Tuesday, March 25, 2008

Franklin's fear is fact here



Benjamin Franklin feared that Pennsylvania, with its endless stream of German immigrants in the 1750s, would become primarily a German-speaking colony. If we brought him back and plopped him in Monterey, he would think his fear materialized--more families speak Pennsylvania German than English around the breakfast table.

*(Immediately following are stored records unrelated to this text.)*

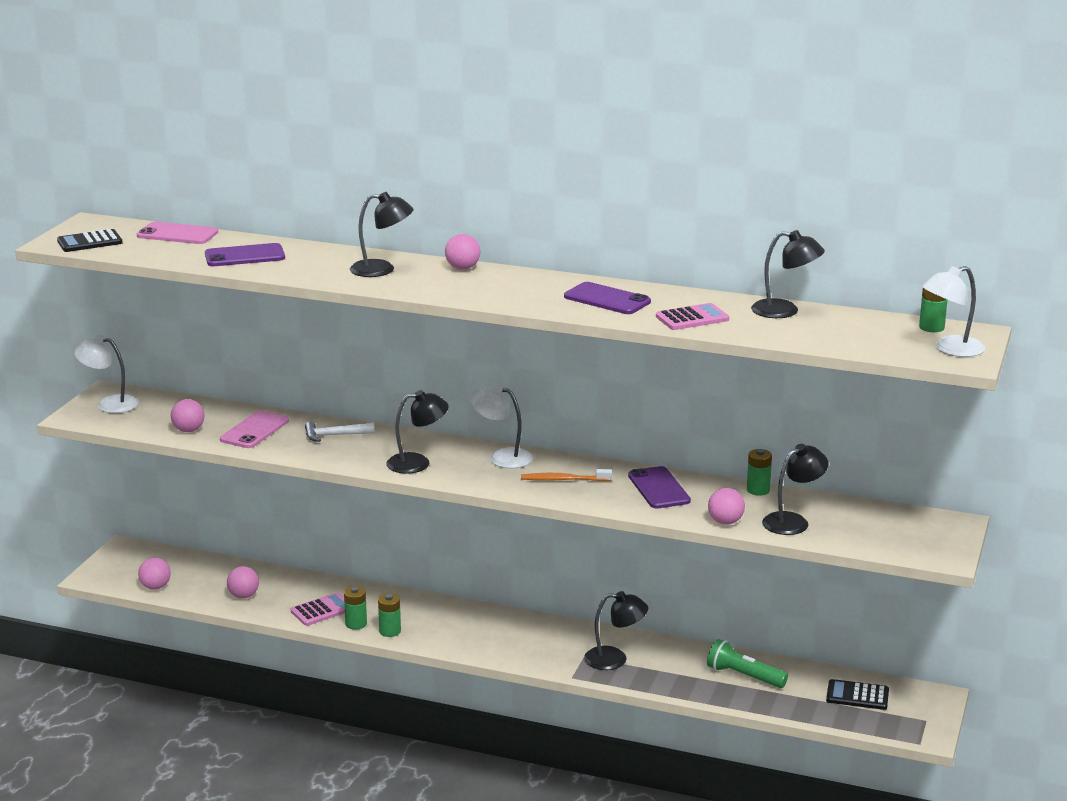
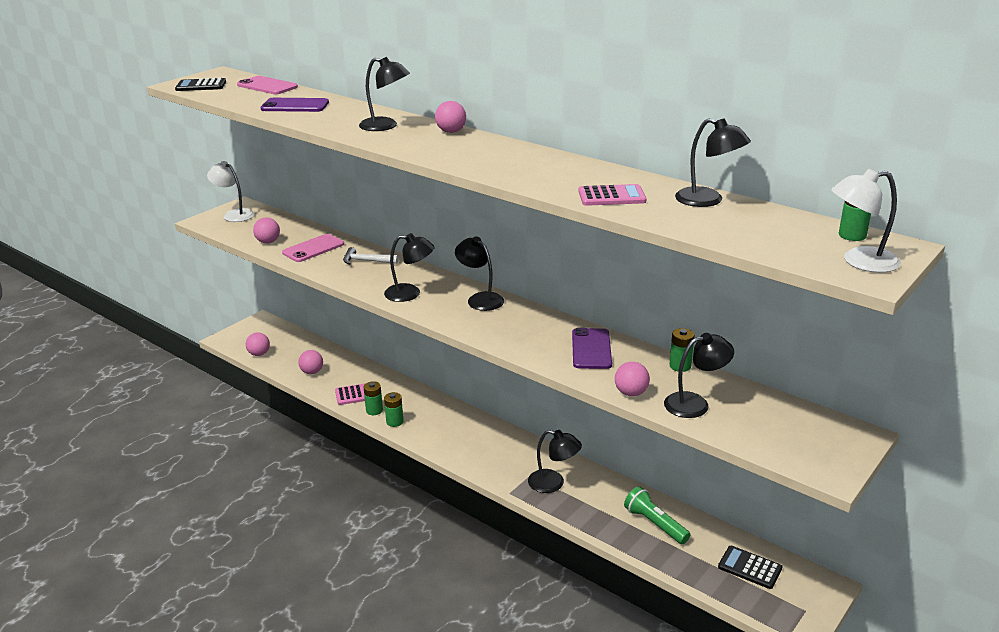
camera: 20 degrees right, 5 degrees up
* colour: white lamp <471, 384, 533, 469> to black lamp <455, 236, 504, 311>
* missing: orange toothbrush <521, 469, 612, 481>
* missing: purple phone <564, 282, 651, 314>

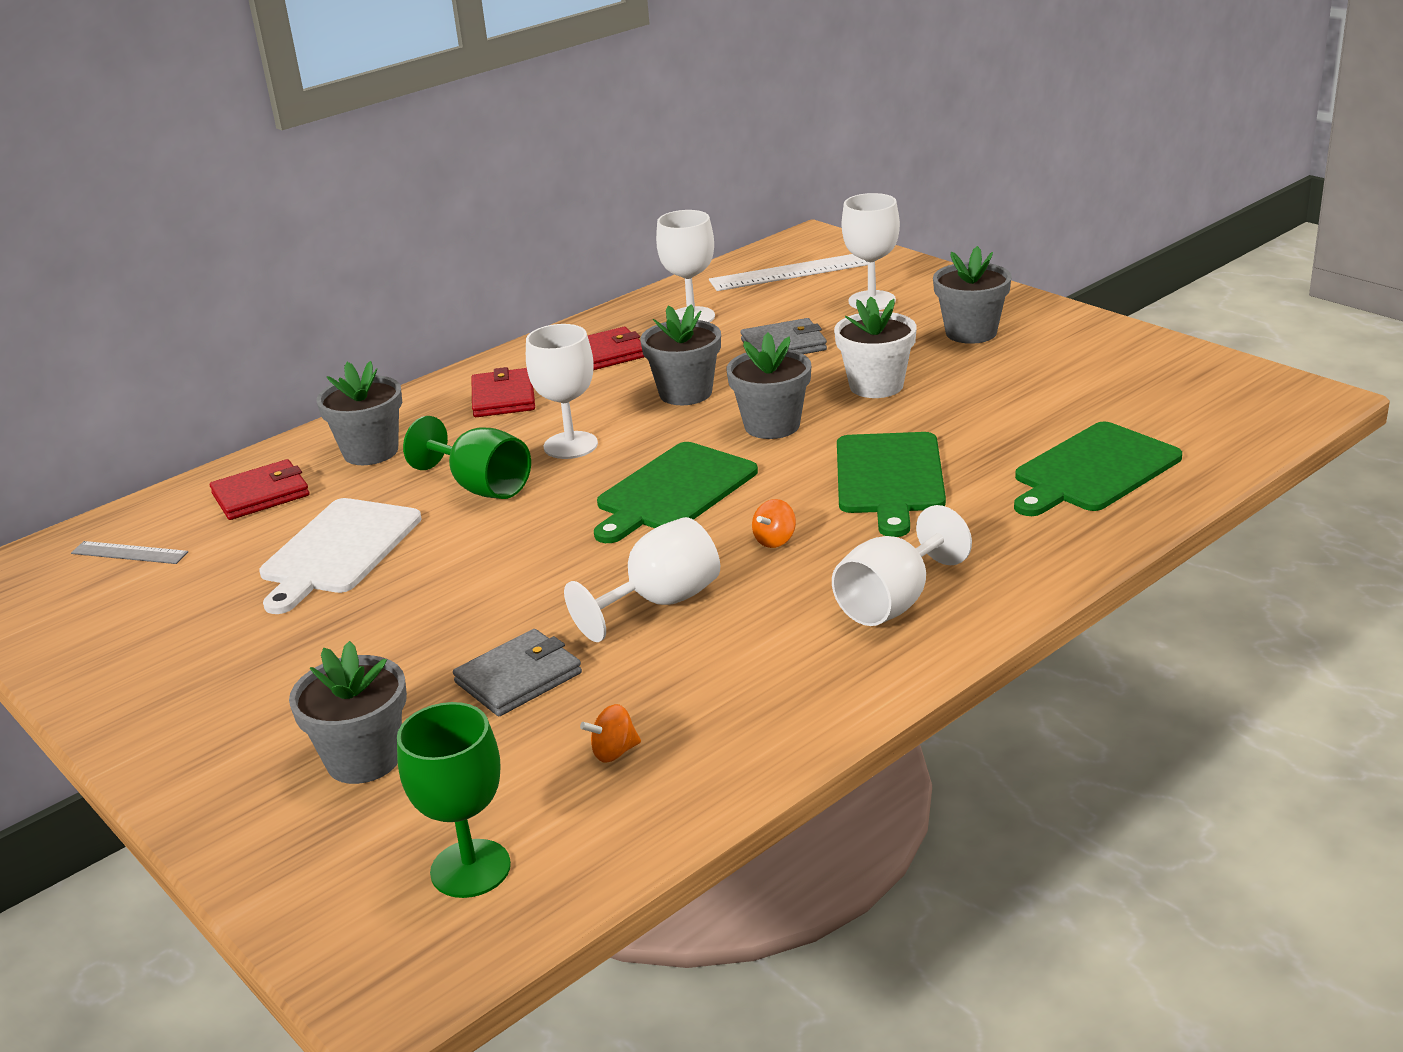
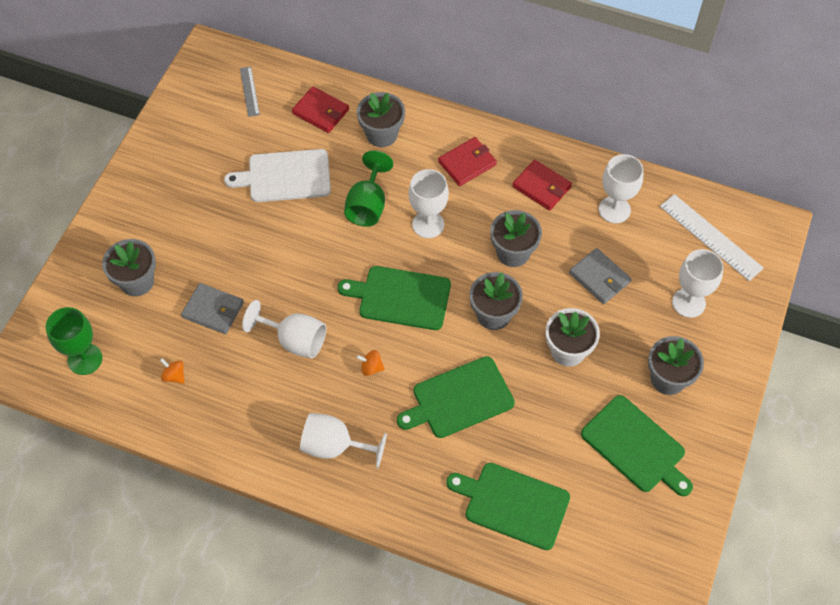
camera: 60 degrees right, 30 degrees up
* appeared: green cutting board <581, 395, 693, 496>

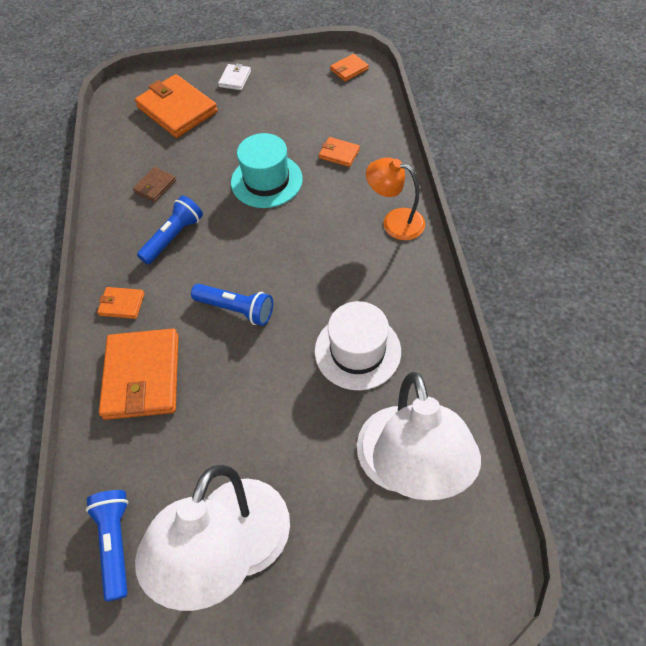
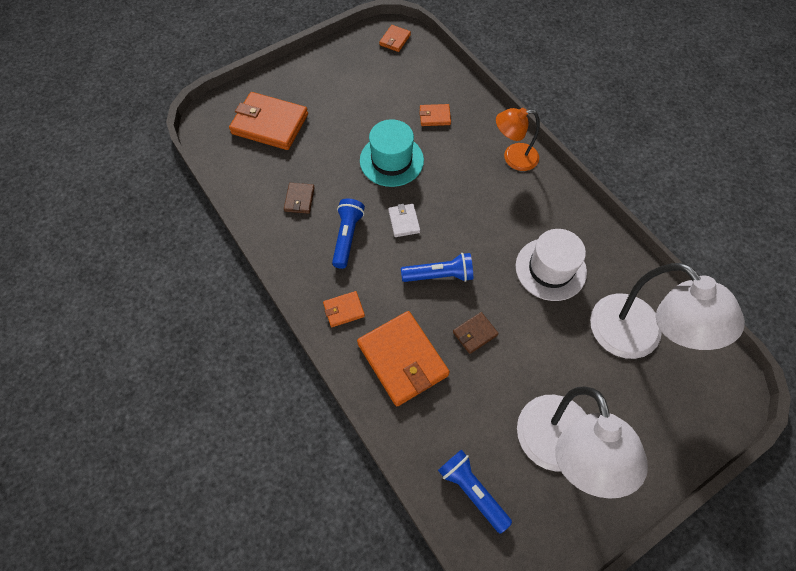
camera: 30 degrees left, 5 degrees up
* relocated: white wallet <218, 64, 251, 90> to <388, 204, 420, 237>
* appeared: brown wallet <453, 312, 499, 354>

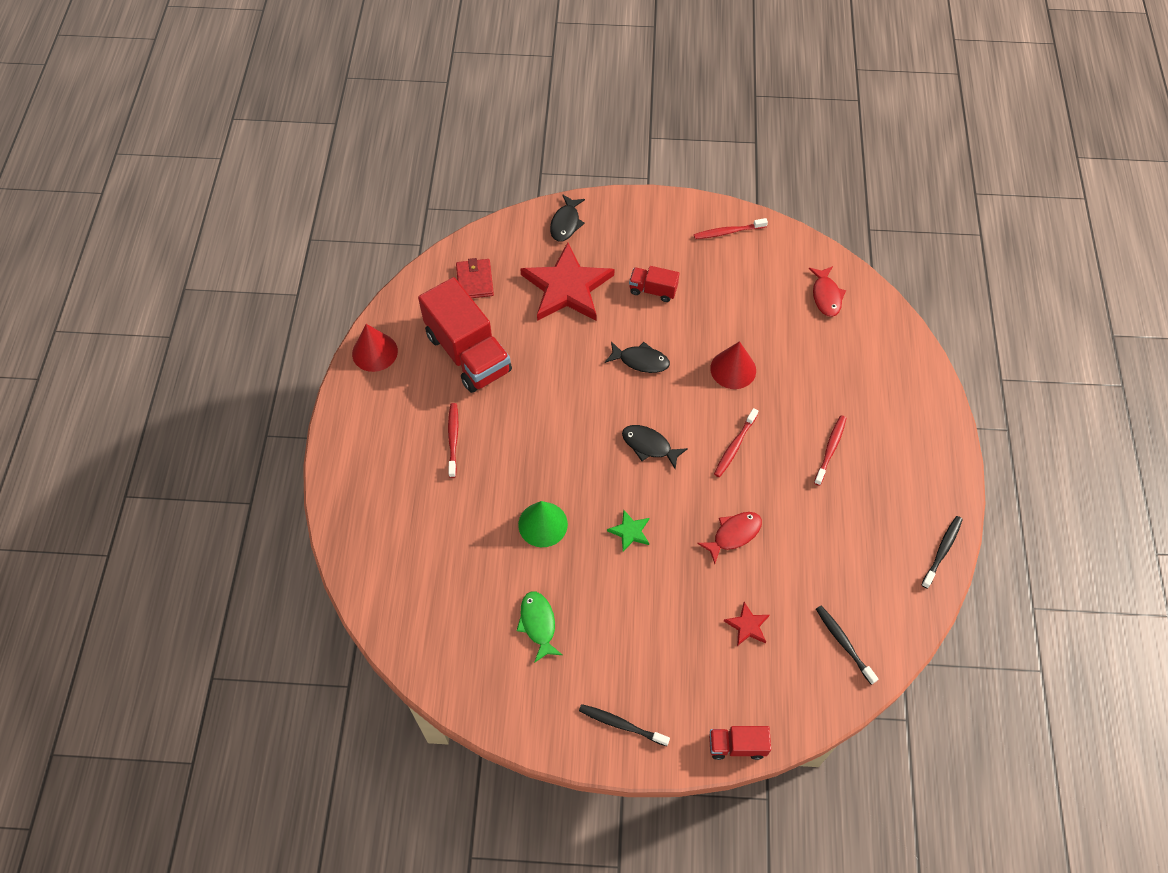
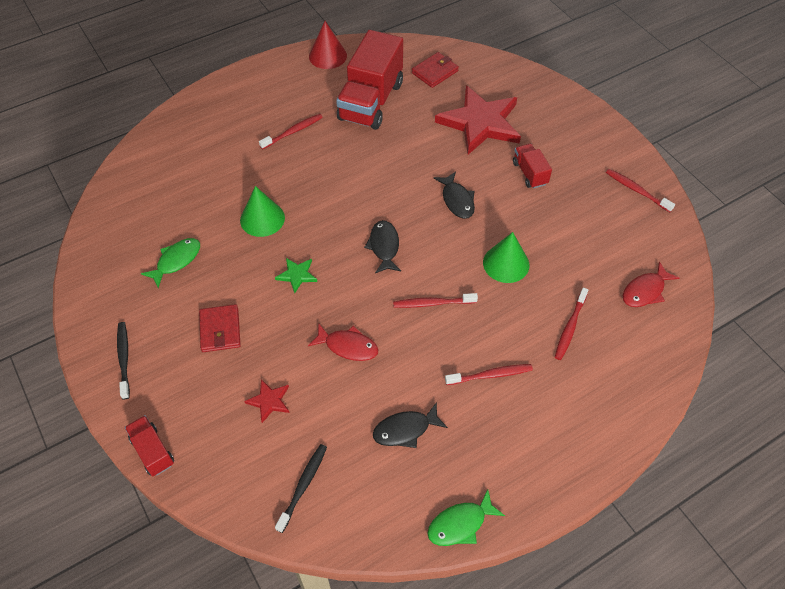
camera: 55 degrees right, 5 degrees down
* appeared: red wallet <199, 304, 241, 352>
* relocated: black fish <550, 194, 585, 242> to <373, 402, 448, 448>
* exchanged: black toothbrush <921, 516, 963, 589> to green fish <427, 489, 505, 546>
* colour: red cone <710, 341, 756, 389> to green cone <483, 232, 529, 283>
* appeared: red toothbrush <555, 288, 588, 360>

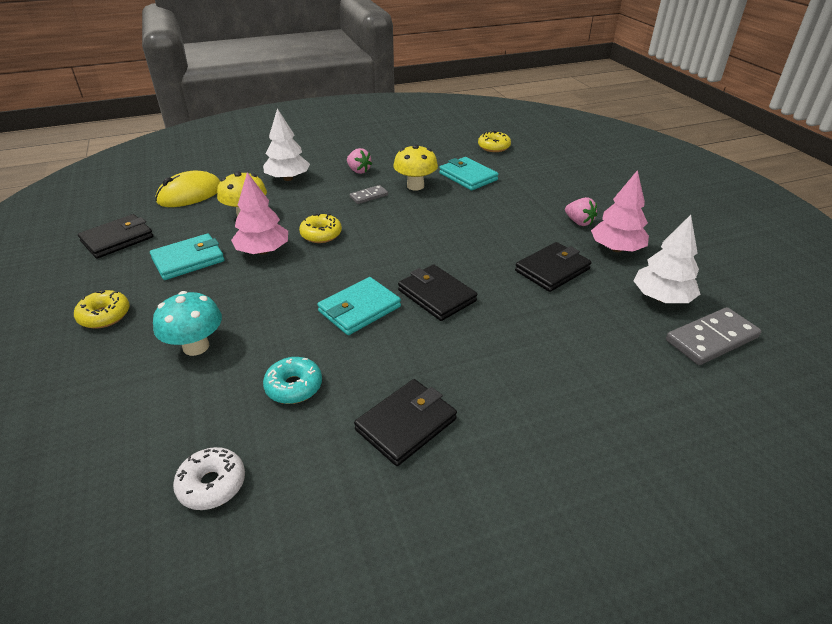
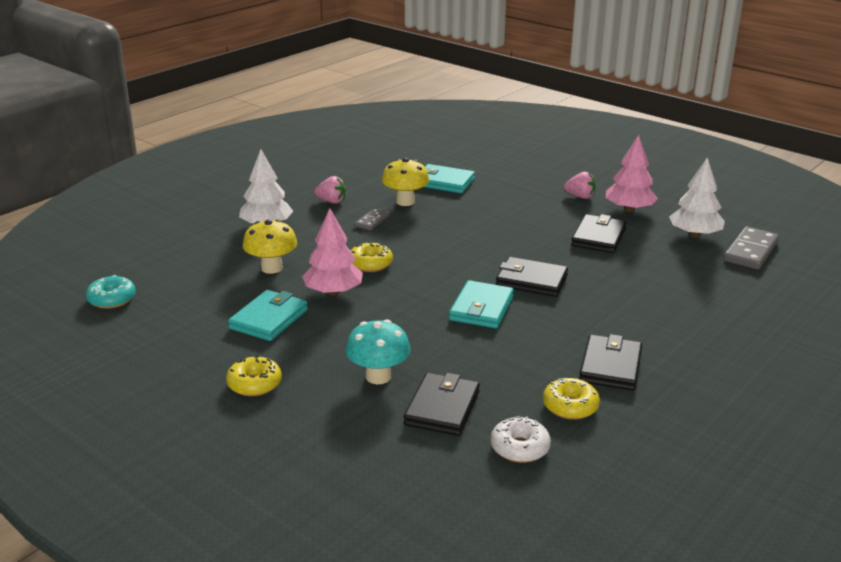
camera: 30 degrees left, 10 degrees down
* relocated: turquoise donut <263, 357, 322, 404> to <86, 275, 136, 309>
* relocated: black wallet <78, 214, 153, 259> to <404, 373, 480, 436>
* relocated: yellow donut <478, 131, 511, 152> to <543, 378, 600, 420>
* missing: yellow mouse <156, 171, 220, 207>

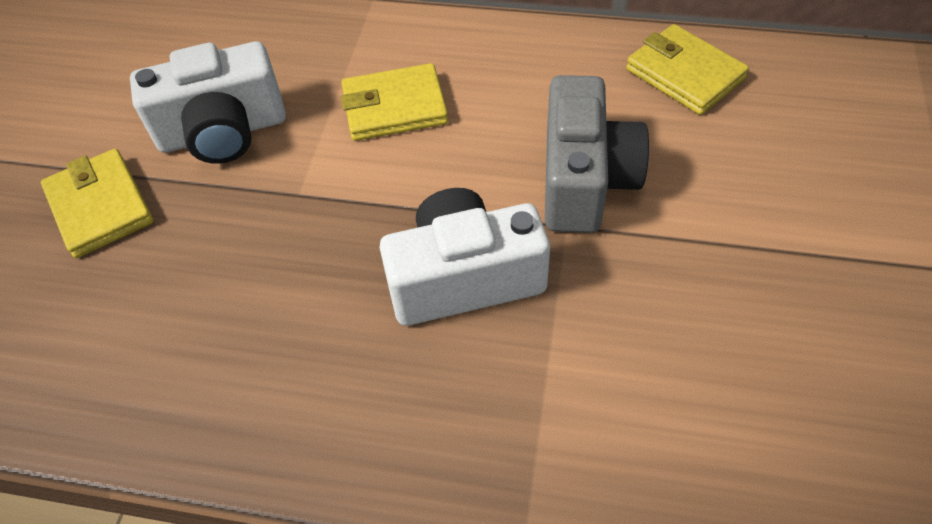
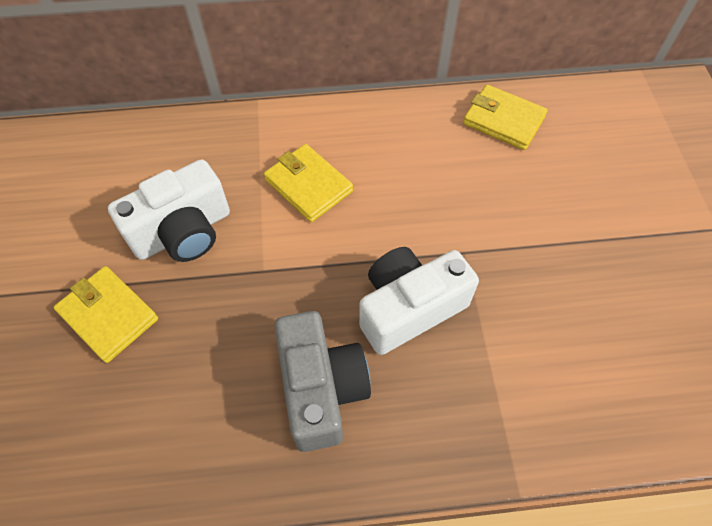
camera: 20 degrees left, 5 degrees up
* spun: yellow wallet <341, 63, 448, 141> = <264, 144, 353, 222> 75 degrees clockwise
* relocated: grey camera <545, 75, 649, 233> to <275, 311, 371, 452>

A similar language is Yiddish. My word-a-day feed gave me this today. Here's what Yiddish writer Isaac Bashevis Singer had to say about the language in his 1978 Nobel Prize acceptance speech:


"Yiddish language - a language of exile, without a land, without frontiers, not supported by any government, a language which possesses no words for weapons, ammunition, military exercises, war tactics ... There is a quiet humor in Yiddish and a gratitude for every day of life, every crumb of success, each encounter of love. The Yiddish mentality is not haughty. It does not take victory for granted. It does not demand and command but it muddles through, sneaks by, muggles itself amidst the powers of destruction, knowing somewhere that God's plan for Creation is still at the very beginning ... In a figurative way, Yiddish is the wise and humble language of us all, the idiom of frightened and hopeful Humanity."


English language words such as bagel, klutz, and kibitz are terms from Yiddish.